The approved elements include strengthening cyber security protections, improving service reliability through grid hardening, and a new computer platform to support customer service.

The SCC denied other plan elements due to the projected heavy costs to customers without adequate benefits. The rejected elements include Advanced Metering Infrastructure, commonly referred to as “smart meter technology.” And, grid upgrades and related features for which the company failed to justify what would be gained by the projected level of investment.

Dominion’s proposal, if approved in full, would have cost customers nearly $7 billion at full roll-out over 10 years. The elements of the initial phase approved by the SCC will, at a minimum, cost an estimated $212 million. The SCC rejected initial phase elements costing nearly $626 million. All cost figures include financing costs.
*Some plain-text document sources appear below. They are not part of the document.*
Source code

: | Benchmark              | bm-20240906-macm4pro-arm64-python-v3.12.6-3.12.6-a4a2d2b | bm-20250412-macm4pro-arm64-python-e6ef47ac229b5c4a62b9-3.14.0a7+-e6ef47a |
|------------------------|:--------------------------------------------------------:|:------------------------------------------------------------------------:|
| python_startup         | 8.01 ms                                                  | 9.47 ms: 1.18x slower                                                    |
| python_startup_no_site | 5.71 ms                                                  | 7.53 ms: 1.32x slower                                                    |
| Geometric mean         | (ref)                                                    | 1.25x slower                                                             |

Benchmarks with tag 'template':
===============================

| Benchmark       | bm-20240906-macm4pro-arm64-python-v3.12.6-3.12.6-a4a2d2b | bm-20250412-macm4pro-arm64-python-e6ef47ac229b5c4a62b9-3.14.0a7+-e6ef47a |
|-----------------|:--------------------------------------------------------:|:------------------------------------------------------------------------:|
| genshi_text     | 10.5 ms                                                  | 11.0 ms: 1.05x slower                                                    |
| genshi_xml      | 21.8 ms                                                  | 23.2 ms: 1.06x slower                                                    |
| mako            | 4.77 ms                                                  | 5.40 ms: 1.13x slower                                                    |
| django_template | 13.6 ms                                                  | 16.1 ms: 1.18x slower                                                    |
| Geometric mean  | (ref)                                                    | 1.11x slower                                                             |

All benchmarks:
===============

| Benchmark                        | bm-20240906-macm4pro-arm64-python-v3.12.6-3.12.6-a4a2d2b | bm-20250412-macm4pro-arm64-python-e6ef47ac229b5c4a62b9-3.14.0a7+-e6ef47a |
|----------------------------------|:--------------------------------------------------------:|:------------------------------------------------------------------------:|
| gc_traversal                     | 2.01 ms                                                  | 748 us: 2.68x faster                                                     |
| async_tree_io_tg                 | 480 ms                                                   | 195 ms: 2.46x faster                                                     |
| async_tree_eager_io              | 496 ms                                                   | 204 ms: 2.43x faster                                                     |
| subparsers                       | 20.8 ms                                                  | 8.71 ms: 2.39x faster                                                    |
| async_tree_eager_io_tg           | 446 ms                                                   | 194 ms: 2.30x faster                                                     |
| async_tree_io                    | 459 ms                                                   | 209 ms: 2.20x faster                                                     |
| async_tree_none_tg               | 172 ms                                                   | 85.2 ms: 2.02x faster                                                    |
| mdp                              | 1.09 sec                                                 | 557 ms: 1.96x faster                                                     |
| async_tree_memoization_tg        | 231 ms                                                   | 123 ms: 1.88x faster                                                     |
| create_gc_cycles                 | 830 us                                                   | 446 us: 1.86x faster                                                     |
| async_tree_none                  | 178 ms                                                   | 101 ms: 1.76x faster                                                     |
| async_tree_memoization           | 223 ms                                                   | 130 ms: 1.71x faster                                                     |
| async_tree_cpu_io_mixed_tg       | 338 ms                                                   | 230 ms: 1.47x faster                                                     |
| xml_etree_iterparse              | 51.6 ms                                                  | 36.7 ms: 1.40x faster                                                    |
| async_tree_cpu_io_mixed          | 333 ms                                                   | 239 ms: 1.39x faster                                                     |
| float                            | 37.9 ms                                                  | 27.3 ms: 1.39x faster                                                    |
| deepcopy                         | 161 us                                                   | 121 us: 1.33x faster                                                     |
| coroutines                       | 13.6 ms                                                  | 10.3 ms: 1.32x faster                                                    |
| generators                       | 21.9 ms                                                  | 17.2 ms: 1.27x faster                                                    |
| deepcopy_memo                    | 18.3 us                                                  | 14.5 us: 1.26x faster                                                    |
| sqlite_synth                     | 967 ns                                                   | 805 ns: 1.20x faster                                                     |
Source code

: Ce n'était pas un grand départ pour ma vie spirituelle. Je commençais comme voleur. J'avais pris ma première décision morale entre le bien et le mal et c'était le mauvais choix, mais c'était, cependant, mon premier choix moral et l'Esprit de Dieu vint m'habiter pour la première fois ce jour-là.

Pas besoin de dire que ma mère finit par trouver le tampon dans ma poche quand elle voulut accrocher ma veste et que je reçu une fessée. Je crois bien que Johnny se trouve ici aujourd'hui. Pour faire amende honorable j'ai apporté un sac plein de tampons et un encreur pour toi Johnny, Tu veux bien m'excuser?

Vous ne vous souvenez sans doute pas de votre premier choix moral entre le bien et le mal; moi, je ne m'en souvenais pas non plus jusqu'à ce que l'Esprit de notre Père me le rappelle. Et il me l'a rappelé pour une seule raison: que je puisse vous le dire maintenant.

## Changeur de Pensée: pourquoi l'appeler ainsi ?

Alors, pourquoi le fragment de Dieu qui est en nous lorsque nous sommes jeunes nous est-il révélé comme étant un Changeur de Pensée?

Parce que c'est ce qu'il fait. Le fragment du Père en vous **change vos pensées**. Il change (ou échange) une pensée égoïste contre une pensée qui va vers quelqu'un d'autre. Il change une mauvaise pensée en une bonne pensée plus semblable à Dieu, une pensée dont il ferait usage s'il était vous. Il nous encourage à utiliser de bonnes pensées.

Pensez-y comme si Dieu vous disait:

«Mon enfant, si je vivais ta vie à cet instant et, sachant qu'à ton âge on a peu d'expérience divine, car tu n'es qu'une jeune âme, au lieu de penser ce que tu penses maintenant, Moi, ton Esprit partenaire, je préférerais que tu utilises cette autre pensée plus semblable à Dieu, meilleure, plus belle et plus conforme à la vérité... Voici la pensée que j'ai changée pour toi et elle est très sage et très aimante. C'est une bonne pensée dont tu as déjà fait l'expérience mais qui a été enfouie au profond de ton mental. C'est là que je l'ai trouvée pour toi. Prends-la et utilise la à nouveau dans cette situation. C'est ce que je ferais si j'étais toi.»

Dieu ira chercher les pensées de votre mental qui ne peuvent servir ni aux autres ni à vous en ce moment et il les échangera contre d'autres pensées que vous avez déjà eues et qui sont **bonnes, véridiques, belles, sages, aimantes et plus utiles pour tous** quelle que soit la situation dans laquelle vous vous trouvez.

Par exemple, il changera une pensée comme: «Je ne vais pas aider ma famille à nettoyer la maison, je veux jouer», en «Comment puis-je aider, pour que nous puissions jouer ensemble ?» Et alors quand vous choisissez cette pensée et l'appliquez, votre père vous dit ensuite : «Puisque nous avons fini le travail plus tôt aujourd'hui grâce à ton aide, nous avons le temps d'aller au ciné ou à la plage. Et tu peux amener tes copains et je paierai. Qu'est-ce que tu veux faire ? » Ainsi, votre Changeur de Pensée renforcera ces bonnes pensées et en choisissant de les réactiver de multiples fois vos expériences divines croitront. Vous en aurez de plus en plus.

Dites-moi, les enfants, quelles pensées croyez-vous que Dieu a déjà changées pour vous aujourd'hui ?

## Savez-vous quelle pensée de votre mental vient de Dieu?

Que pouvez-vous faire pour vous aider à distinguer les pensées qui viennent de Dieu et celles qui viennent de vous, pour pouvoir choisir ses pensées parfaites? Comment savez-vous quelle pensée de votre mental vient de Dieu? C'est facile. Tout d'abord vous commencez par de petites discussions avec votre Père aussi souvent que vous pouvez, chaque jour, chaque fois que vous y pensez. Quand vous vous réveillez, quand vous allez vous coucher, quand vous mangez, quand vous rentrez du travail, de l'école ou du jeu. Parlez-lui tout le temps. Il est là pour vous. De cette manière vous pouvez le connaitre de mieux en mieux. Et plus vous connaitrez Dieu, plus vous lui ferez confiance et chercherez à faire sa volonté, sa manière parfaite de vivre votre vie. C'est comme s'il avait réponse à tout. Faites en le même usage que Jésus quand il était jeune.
The SCC said, “We recognize the importance of the plan’s overall objectives. We have approved those elements in which the heavy costs to customers have been adequately justified by the overall benefits to customers, and we have denied approval to those elements whose heavy costs were not justified by the overall benefits to customers.”

Smart meter technology was one of the most expensive elements of the plan at $752 million in total costs. The Commission agreed again with a witness for environmental organizations in the first Dominion grid transformation proceeding (Case PUR-2018-00100), who said that smart meters “are beneficial and cost-effective only to the extent the Company utilizes them to maximize the potential gains of rate optionality, energy efficiency, demand response and distributed energy resources.”

In this case, the SCC found that Dominion had again failed to justify its smart meter proposal with a plan, including a well-crafted rate design, that could maximize the potential for benefits to customers through energy efficiency and demand response pricing (time of use rates).

For the components approved by the Commission, any costs that exceed the current estimates must be proven by the company in a future proceeding before recovery of those costs from ratepayers will be permitted.